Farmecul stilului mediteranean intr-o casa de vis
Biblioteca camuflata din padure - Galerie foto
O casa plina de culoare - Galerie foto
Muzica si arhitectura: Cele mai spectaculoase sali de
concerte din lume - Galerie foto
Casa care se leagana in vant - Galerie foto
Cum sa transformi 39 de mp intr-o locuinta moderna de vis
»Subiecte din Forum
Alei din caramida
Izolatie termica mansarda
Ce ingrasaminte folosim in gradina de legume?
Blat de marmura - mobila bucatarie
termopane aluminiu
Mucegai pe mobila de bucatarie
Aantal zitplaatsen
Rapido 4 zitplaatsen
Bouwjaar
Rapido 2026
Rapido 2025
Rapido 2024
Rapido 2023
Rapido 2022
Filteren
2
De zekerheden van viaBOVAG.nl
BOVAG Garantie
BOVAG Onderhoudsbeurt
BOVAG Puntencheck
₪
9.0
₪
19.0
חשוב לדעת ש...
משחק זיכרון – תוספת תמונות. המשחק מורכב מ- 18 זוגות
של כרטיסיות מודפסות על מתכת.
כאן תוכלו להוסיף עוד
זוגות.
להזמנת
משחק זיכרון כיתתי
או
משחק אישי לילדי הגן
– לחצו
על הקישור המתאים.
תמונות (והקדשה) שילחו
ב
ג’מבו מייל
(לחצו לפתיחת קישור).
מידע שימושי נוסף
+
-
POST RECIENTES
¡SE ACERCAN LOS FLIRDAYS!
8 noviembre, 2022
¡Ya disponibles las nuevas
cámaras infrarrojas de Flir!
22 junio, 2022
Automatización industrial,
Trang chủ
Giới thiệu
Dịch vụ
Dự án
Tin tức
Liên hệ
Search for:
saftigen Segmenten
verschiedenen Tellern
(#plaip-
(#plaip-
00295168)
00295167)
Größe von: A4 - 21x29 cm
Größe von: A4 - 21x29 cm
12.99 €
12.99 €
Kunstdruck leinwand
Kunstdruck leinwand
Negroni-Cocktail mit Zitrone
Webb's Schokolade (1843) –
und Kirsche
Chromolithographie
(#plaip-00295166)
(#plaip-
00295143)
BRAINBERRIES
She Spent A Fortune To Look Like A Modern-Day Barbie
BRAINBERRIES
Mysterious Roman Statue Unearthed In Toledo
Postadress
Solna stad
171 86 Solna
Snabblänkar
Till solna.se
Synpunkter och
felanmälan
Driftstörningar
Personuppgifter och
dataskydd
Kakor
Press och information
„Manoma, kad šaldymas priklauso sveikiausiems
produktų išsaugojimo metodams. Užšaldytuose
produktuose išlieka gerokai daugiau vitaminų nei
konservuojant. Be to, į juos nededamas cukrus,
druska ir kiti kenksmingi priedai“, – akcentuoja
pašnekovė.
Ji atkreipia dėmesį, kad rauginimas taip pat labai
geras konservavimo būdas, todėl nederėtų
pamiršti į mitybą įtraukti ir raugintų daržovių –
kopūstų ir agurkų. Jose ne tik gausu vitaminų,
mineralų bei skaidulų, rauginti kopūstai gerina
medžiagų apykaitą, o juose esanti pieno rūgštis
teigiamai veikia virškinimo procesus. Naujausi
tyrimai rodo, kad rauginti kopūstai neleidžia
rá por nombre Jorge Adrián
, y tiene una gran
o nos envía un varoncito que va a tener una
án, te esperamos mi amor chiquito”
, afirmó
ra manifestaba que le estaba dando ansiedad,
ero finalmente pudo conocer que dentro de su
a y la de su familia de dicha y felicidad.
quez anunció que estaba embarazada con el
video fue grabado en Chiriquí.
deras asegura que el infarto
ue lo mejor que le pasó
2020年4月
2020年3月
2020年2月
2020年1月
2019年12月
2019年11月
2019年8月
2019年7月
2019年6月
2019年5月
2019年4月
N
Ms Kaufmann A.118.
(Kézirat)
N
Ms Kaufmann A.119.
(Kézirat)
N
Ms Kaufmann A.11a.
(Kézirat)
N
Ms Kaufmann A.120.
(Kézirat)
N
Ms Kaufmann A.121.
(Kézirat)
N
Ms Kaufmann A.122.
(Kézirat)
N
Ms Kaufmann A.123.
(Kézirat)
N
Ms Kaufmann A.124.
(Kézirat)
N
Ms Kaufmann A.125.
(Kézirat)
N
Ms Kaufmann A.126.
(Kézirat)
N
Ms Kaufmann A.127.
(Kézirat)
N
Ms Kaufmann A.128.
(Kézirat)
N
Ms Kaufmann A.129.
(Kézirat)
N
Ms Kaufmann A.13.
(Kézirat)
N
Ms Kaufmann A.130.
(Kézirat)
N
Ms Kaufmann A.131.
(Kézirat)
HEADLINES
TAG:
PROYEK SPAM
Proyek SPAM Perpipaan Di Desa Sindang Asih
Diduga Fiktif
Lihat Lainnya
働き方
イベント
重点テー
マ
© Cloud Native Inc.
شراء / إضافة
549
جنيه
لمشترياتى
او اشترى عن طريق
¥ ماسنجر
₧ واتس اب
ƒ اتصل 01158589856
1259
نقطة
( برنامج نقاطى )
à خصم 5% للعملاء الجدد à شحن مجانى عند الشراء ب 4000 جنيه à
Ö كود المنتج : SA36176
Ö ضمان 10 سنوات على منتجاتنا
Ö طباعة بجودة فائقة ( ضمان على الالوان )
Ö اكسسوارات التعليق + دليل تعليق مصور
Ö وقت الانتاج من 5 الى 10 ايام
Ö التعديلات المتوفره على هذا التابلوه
+ + + + +
▶ _EXERCISE DESCRIPTION_
Select every line above that contains the word "Rapido", and copy it.

▶ _COMPLETED EXERCISE_
Rapido 4 zitplaatsen
Rapido 2026
Rapido 2025
Rapido 2024
Rapido 2023
Rapido 2022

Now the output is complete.